Recall from “Computing GC Content” that almost all humans share approximately 99.9% of the same nucleotides
on the genome. Thus, if we know only a few complete genomes from the species,
then we already possess an important key to unlocking the species genome.
Determining an organism's complete genome (called genome sequencing)
forms a central task of bioinformatics. Unfortunately, we still don't possess the microscope
technology to zoom into the nucleotide level and determine the sequence of a genome's nucleotides, one at a time.
However, researchers can apply chemical methods to generate and identify much smaller snippets
of DNA, called reads.
After obtaining a large collection of reads from multiple copies of the same genome, the aim is to reconstruct the desired
genome from these small pieces of DNA; this process is called fragment assembly
(see Figure 1).
Problem
For a collection of strings, a larger string containing every one
of the smaller strings as a substring is called a superstring.

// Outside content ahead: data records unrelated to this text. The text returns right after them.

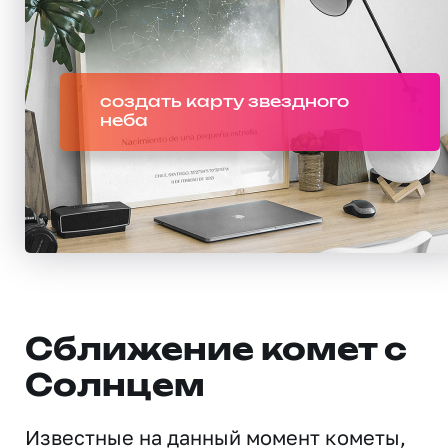
создать карту звездного
неба
Сближение комет с
Солнцем
Известные на данный момент кометы,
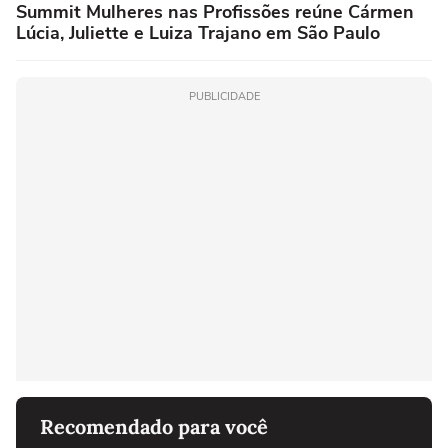
Summit Mulheres nas Profissões reúne Cármen
Lúcia, Juliette e Luiza Trajano em São Paulo
PUBLICIDADE
Recomendado para você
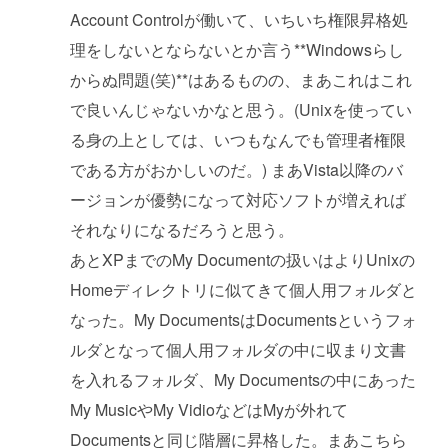
Account Controlが働いて、いちいち権限昇格処
理をしないとならないとか言う**Windowsらし
からぬ問題(笑)**はあるものの、まあこれはこれ
で良いんじゃないかなと思う。(Unixを使ってい
る身の上としては、いつもなんでも管理者権限
である方がおかしいのだ。) まあVista以降のバ
ージョンが優勢になって対応ソフトが増えれば
それなりになるだろうと思う。
あとXPまでのMy Documentの扱いはよりUnixの
Homeディレクトリに似てきて個人用フォルダと
なった。My DocumentsはDocumentsというフォ
ルダとなって個人用フォルダの中に収まり文書
を入れるフォルダ、My Documentsの中にあった
My MusicやMy VidioなどはMyが外れて
Documentsと同じ階層に昇格した。まあこちら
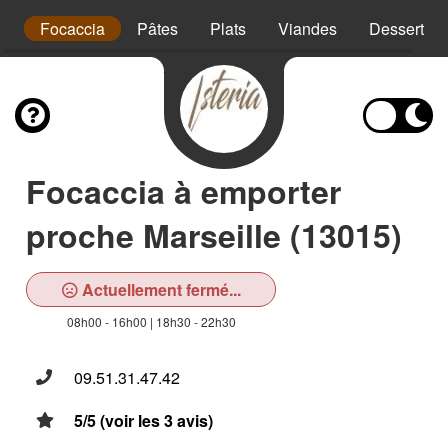
li
Focaccia
Pâtes
Plats
Viandes
Desserts
Focaccia à emporter
proche Marseille (13015)
Actuellement fermé...
08h00 - 16h00 | 18h30 - 22h30
09.51.31.47.42
5/5 (voir les 3 avis)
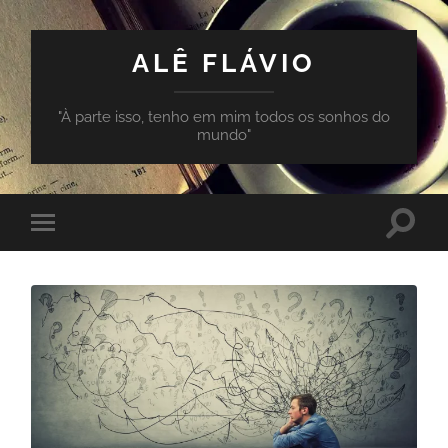
ALÊ FLÁVIO
"À parte isso, tenho em mim todos os sonhos do
mundo"
Toggle
Toggle
search
mobile
field
menu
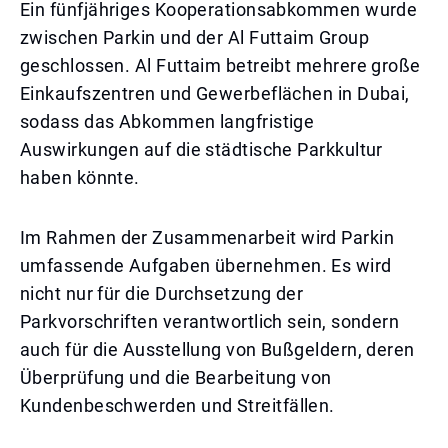
Ein fünfjähriges Kooperationsabkommen wurde
zwischen Parkin und der Al Futtaim Group
geschlossen. Al Futtaim betreibt mehrere große
Einkaufszentren und Gewerbeflächen in Dubai,
sodass das Abkommen langfristige
Auswirkungen auf die städtische Parkkultur
haben könnte.
Im Rahmen der Zusammenarbeit wird Parkin
umfassende Aufgaben übernehmen. Es wird
nicht nur für die Durchsetzung der
Parkvorschriften verantwortlich sein, sondern
auch für die Ausstellung von Bußgeldern, deren
Überprüfung und die Bearbeitung von
Kundenbeschwerden und Streitfällen.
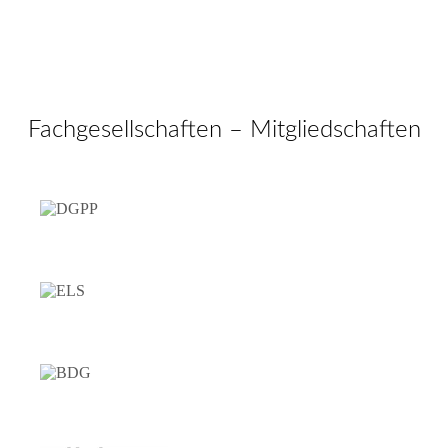
Fachgesellschaften – Mitgliedschaften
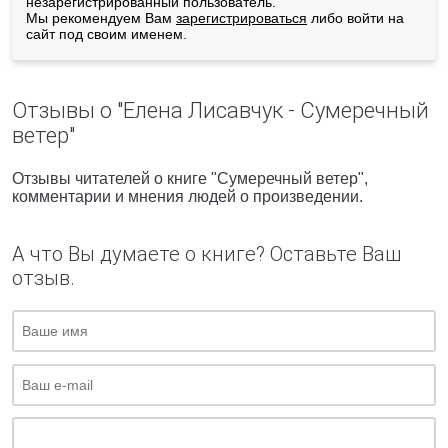
незарегистрированный пользователь.
Мы рекомендуем Вам
зарегистрироваться
либо войти на
сайт под своим именем.
Отзывы о "Елена Лисавчук - Сумеречный
ветер"
Отзывы читателей о книге "Сумеречный ветер",
комментарии и мнения людей о произведении.
А что Вы думаете о книге? Оставьте Ваш
отзыв.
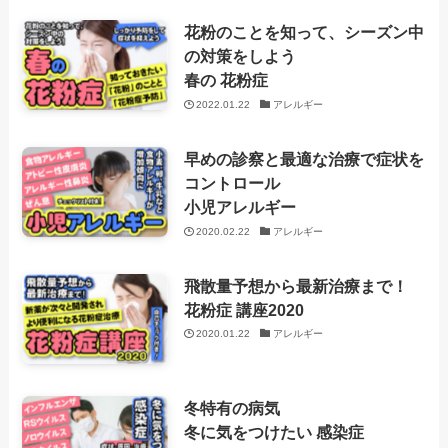
花粉のことを知って、シーズン中
の対策をしよう
春の 花粉症
2022.01.22
アレルギー
早めの診察と最適な治療で症状を
コントロール
小児アレルギー
2020.02.22
アレルギー
飛散量予想から最新治療まで！
花粉症 講座2020
2020.01.22
アレルギー
冬特有の病気
冬に気をつけたい 感染症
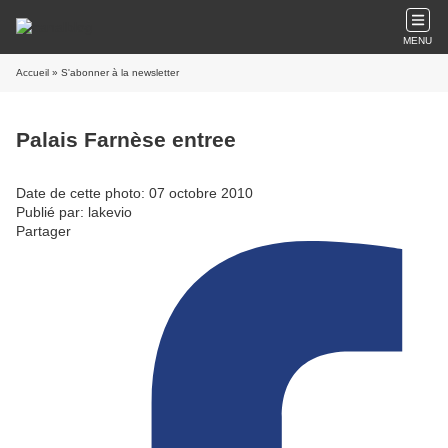
MENU
Accueil
» S'abonner à la newsletter
Palais Farnèse entree
Date de cette photo: 07 octobre 2010
Publié par: lakevio
Partager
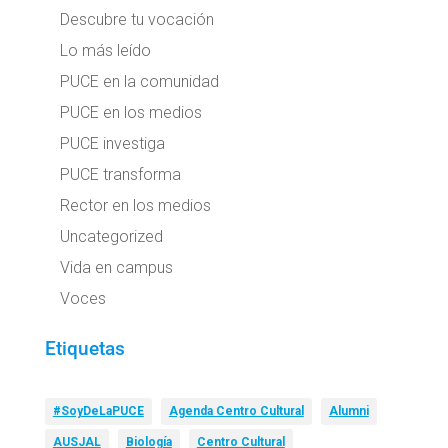
Descubre tu vocación
Lo más leído
PUCE en la comunidad
PUCE en los medios
PUCE investiga
PUCE transforma
Rector en los medios
Uncategorized
Vida en campus
Voces
Etiquetas
#SoyDeLaPUCE
Agenda Centro Cultural
Alumni
AUSJAL
Biología
Centro Cultural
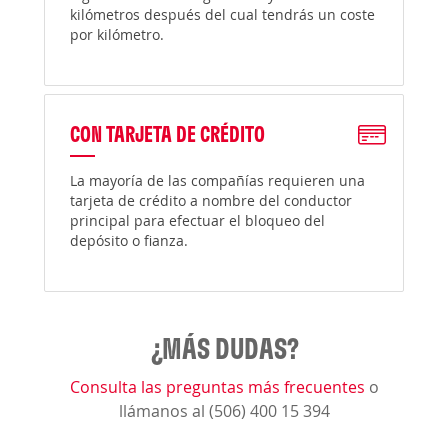
kilómetros después del cual tendrás un coste
por kilómetro.
CON TARJETA DE CRÉDITO
La mayoría de las compañías requieren una
tarjeta de crédito a nombre del conductor
principal para efectuar el bloqueo del
depósito o fianza.
¿MÁS DUDAS?
Consulta las preguntas más frecuentes
o
llámanos al (506) 400 15 394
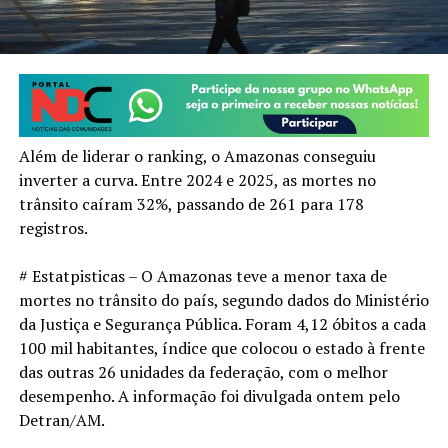
Além de liderar o ranking, o Amazonas conseguiu
inverter a curva. Entre 2024 e 2025, as mortes no
trânsito caíram 32%, passando de 261 para 178
registros.
# Estatpisticas – O Amazonas teve a menor taxa de
mortes no trânsito do país, segundo dados do Ministério
da Justiça e Segurança Pública. Foram 4,12 óbitos a cada
100 mil habitantes, índice que colocou o estado à frente
das outras 26 unidades da federação, com o melhor
desempenho. A informação foi divulgada ontem pelo
Detran/AM.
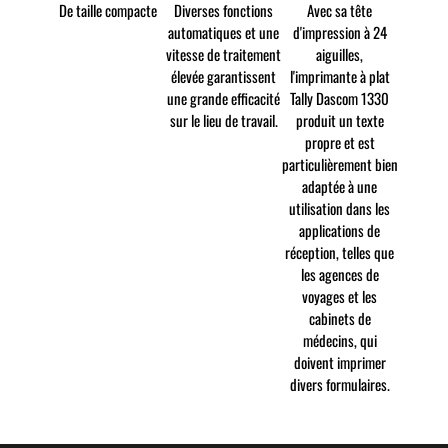
De taille compacte
Diverses fonctions
Avec sa tête
automatiques et une
d'impression à 24
vitesse de traitement
aiguilles,
élevée garantissent
l'imprimante à plat
une grande efficacité
Tally Dascom 1330
sur le lieu de travail.
produit un texte
propre et est
particulièrement bien
adaptée à une
utilisation dans les
applications de
réception, telles que
les agences de
voyages et les
cabinets de
médecins, qui
doivent imprimer
divers formulaires.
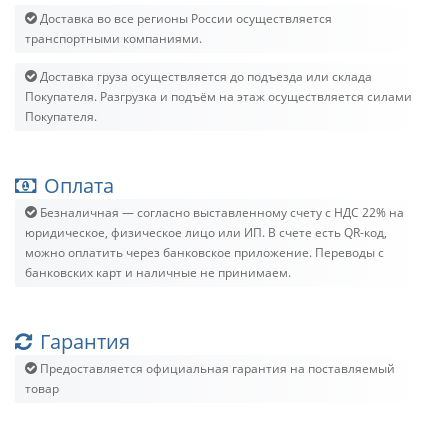
Доставка во все регионы России осуществляется
транспортными компаниями.
Доставка груза осуществляется до подъезда или склада
Покупателя. Разгрузка и подъём на этаж осуществляется силами
Покупателя.
Оплата
Безналичная — согласно выставленному счету c НДС 22% на
юридическое, физическое лицо или ИП. В счете есть QR-код,
можно оплатить через банковское приложение. Переводы с
банковских карт и наличные не принимаем.
Гарантия
Предоставляется официальная гарантия на поставляемый
товар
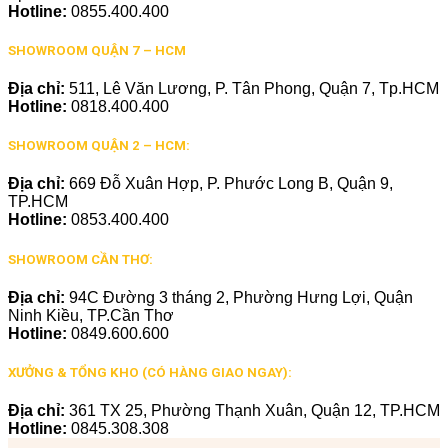
Hotline:
0855.400.400
SHOWROOM QUẬN 7 – HCM
Địa chỉ:
511, Lê Văn Lương, P. Tân Phong, Quận 7, Tp.HCM
Hotline:
0818.400.400
SHOWROOM QUẬN 2 – HCM:
Địa chỉ:
669 Đỗ Xuân Hợp, P. Phước Long B, Quận 9,
TP.HCM
Hotline:
0853.400.400
SHOWROOM CẦN THƠ:
Địa chỉ:
94C Đường 3 tháng 2, Phường Hưng Lợi, Quận
Ninh Kiều, TP.Cần Thơ
Hotline:
0849.600.600
XƯỞNG & TỔNG KHO (CÓ HÀNG GIAO NGAY):
Địa chỉ:
361 TX 25, Phường Thạnh Xuân, Quận 12, TP.HCM
Hotline:
0845.308.308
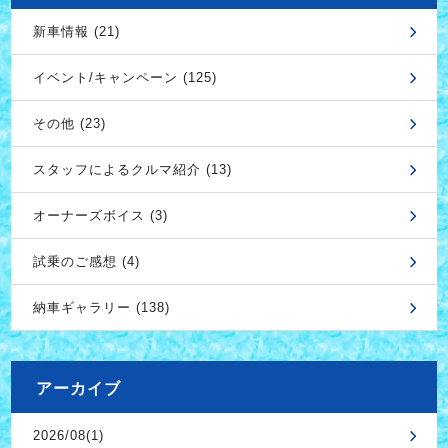
新車情報 (21)
イベント/キャンペーン (125)
その他 (23)
スタッフによるクルマ紹介 (13)
オーナーズボイス (3)
試乗のご感想 (4)
納車ギャラリー (138)
アーカイブ
2026/08(1)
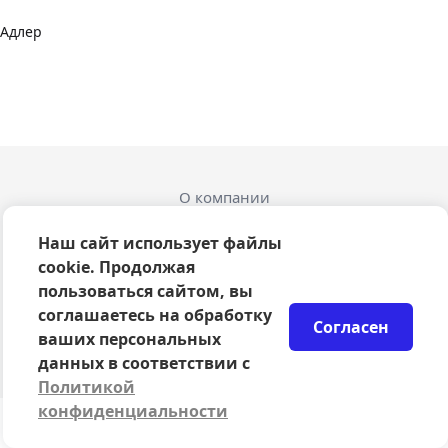
Адлер
О компании
Оферта
Политика конфиденциальности
Наш сайт использует файлы
Согласие на обработку персональных данных
cookie. Продолжая
Правила возврата билетов
пользоваться сайтом, вы
Возврат билетов
соглашаетесь на обработку
Согласен
Организаторам
ваших персональных
© 2024-2026 ООО Сцена
данных в соответствии с
Политикой
конфиденциальности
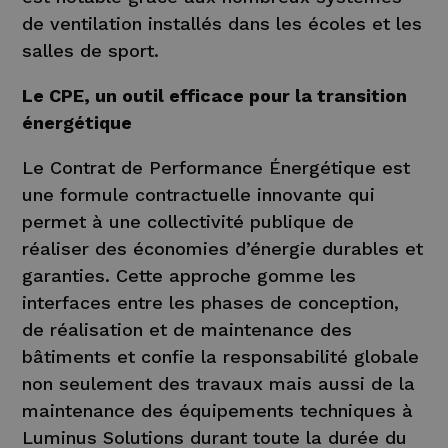
de ventilation installés dans les écoles et les
salles de sport.
Le CPE, un outil efficace pour la transition
énergétique
Le Contrat de Performance Énergétique est
une formule contractuelle innovante qui
permet à une collectivité publique de
réaliser des économies d’énergie durables et
garanties. Cette approche gomme les
interfaces entre les phases de conception,
de réalisation et de maintenance des
bâtiments et confie la responsabilité globale
non seulement des travaux mais aussi de la
maintenance des équipements techniques à
Luminus Solutions durant toute la durée du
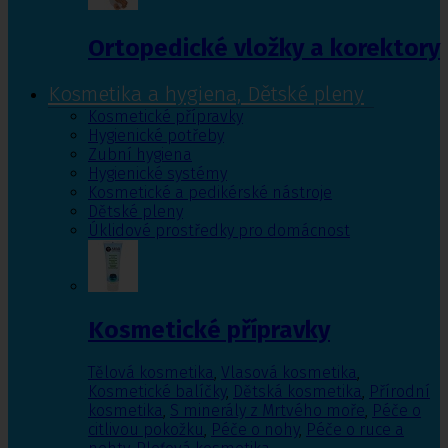
Ortopedické vložky a korektory
Kosmetika a hygiena, Dětské pleny
Kosmetické přípravky
Hygienické potřeby
Zubní hygiena
Hygienické systémy
Kosmetické a pedikérské nástroje
Dětské pleny
Úklidové prostředky pro domácnost
Kosmetické přípravky
Tělová kosmetika
,
Vlasová kosmetika
,
Kosmetické balíčky
,
Dětská kosmetika
,
Přírodní
kosmetika
,
S minerály z Mrtvého moře
,
Péče o
citlivou pokožku
,
Péče o nohy
,
Péče o ruce a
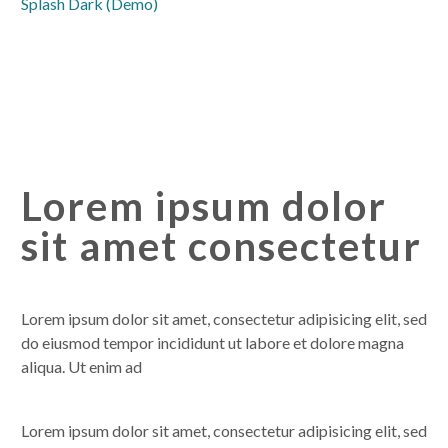
Splash Dark (Demo)
Lorem ipsum dolor
sit amet consectetur
Lorem ipsum dolor sit amet, consectetur adipisicing elit, sed
do eiusmod tempor incididunt ut labore et dolore magna
aliqua. Ut enim ad
Lorem ipsum dolor sit amet, consectetur adipisicing elit, sed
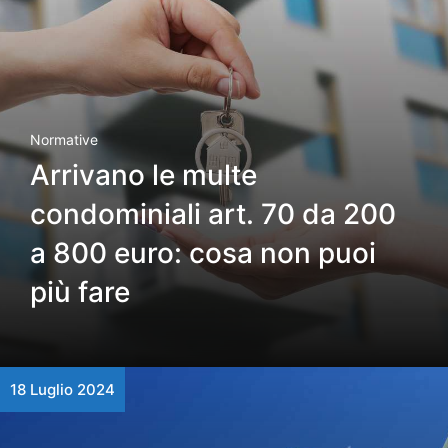
Normative
Arrivano le multe
condominiali art. 70 da 200
a 800 euro: cosa non puoi
più fare
18 Luglio 2024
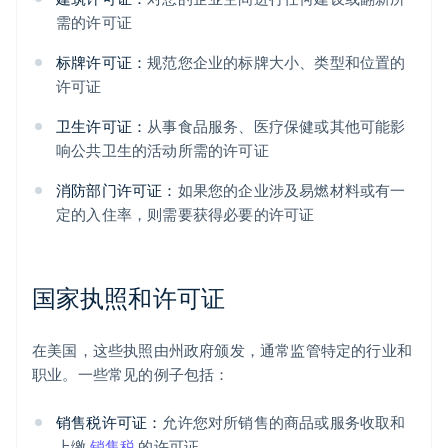
需的许可证
标牌许可证：
规范您企业的标牌大小、类型和位置的
许可证
卫生许可证：
从事食品服务、医疗保健或其他可能影
响公共卫生的活动所需的许可证
消防部门许可证：
如果您的企业涉及易燃材料或有一
定的入住率，则需要获得必要的许可证
国家执照和许可证
在美国，这些执照由州政府颁发，通常监管特定的行业和
职业。一些常见的例子包括：
销售税许可证：
允许您对所销售的商品或服务收取和
上缴
销售税
的许可证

By the assumption of parsimony, a shortest possible superstring over a collection
of reads serves as a candidate chromosome.
Given: At most 50 DNA strings of approximately equal length, not exceeding 1 kbp, in FASTA format
(which represent reads deriving from the same strand of a single linear chromosome).
The dataset is guaranteed to satisfy the following condition:
there exists a unique way to reconstruct the entire chromosome from these reads by
gluing together pairs of reads that overlap by more than half their length.
Return: A shortest superstring containing all the given strings (thus corresponding
to a reconstructed chromosome).
Although the goal of fragment assembly is to produce an entire genome, in practice
it is only possible to construct several contiguous portions of each chromosome,
called contigs. Furthermore, the assumption made above that reads all derive from
the same strand is also practically unrealistic; in reality, researchers will not
know the strand of DNA from which a given read has been sequenced.